Data |
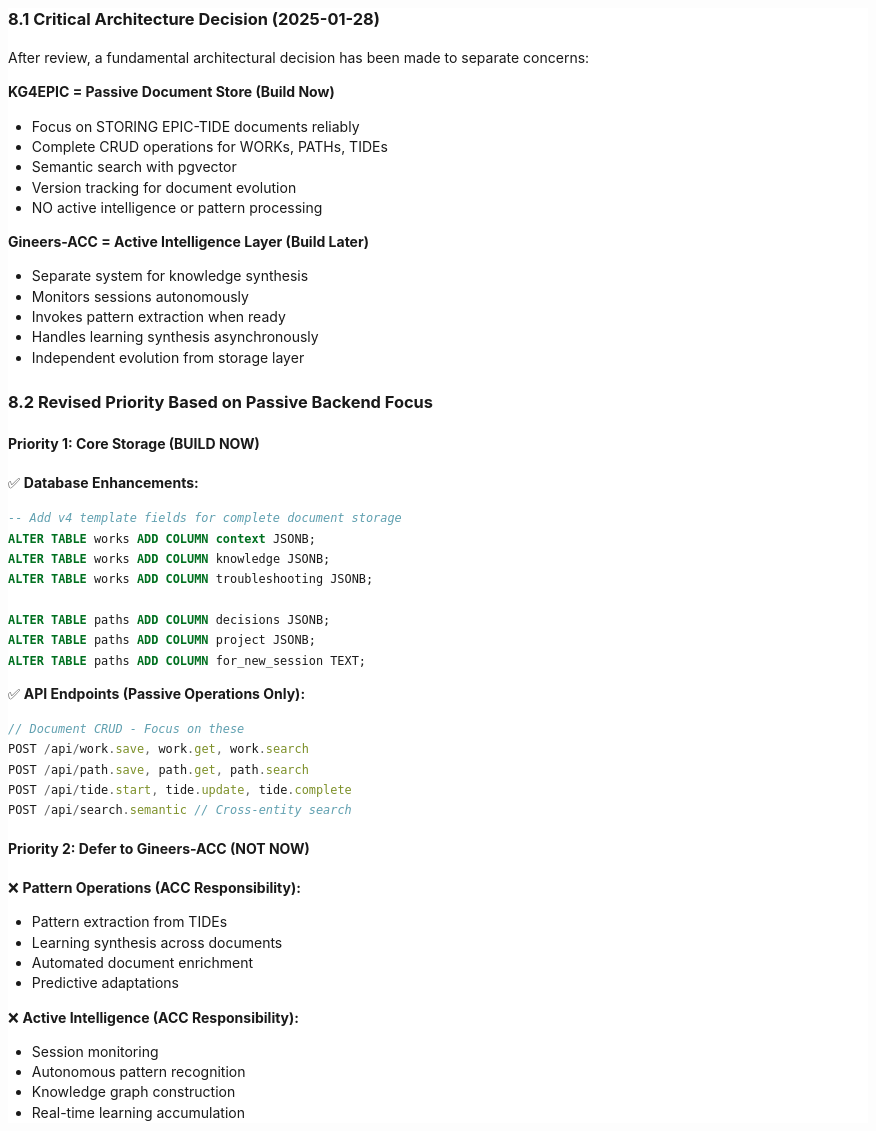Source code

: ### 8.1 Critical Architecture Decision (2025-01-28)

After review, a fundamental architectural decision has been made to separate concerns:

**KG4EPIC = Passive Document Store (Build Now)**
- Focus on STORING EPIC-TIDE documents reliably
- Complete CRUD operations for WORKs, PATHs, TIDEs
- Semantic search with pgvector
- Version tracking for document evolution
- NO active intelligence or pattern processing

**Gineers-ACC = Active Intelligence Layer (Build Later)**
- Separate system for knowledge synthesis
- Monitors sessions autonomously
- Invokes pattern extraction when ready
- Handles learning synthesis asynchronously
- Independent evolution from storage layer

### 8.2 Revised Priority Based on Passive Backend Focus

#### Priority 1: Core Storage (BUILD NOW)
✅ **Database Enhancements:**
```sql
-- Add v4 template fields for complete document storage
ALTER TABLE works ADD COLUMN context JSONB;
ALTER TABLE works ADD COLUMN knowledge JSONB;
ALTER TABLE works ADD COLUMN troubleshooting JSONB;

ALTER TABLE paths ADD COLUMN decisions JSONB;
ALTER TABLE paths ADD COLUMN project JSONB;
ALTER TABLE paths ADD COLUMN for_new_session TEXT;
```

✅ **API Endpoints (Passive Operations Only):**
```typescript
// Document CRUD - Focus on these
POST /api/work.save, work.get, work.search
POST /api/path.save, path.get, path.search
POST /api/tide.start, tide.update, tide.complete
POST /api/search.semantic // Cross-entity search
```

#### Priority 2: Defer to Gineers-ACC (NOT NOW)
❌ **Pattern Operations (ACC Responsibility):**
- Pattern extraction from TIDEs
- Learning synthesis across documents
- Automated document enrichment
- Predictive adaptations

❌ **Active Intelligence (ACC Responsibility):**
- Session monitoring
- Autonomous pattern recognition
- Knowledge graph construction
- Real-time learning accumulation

Task to carry out |
Repeat the records in full and exactly, leaving every picture out.

Solution below |
Source code

: ### 8.1 Critical Architecture Decision (2025-01-28)

After review, a fundamental architectural decision has been made to separate concerns:

**KG4EPIC = Passive Document Store (Build Now)**
- Focus on STORING EPIC-TIDE documents reliably
- Complete CRUD operations for WORKs, PATHs, TIDEs
- Semantic search with pgvector
- Version tracking for document evolution
- NO active intelligence or pattern processing

**Gineers-ACC = Active Intelligence Layer (Build Later)**
- Separate system for knowledge synthesis
- Monitors sessions autonomously
- Invokes pattern extraction when ready
- Handles learning synthesis asynchronously
- Independent evolution from storage layer

### 8.2 Revised Priority Based on Passive Backend Focus

#### Priority 1: Core Storage (BUILD NOW)
✅ **Database Enhancements:**
```sql
-- Add v4 template fields for complete document storage
ALTER TABLE works ADD COLUMN context JSONB;
ALTER TABLE works ADD COLUMN knowledge JSONB;
ALTER TABLE works ADD COLUMN troubleshooting JSONB;

ALTER TABLE paths ADD COLUMN decisions JSONB;
ALTER TABLE paths ADD COLUMN project JSONB;
ALTER TABLE paths ADD COLUMN for_new_session TEXT;
```

✅ **API Endpoints (Passive Operations Only):**
```typescript
// Document CRUD - Focus on these
POST /api/work.save, work.get, work.search
POST /api/path.save, path.get, path.search
POST /api/tide.start, tide.update, tide.complete
POST /api/search.semantic // Cross-entity search
```

#### Priority 2: Defer to Gineers-ACC (NOT NOW)
❌ **Pattern Operations (ACC Responsibility):**
- Pattern extraction from TIDEs
- Learning synthesis across documents
- Automated document enrichment
- Predictive adaptations

❌ **Active Intelligence (ACC Responsibility):**
- Session monitoring
- Autonomous pattern recognition
- Knowledge graph construction
- Real-time learning accumulation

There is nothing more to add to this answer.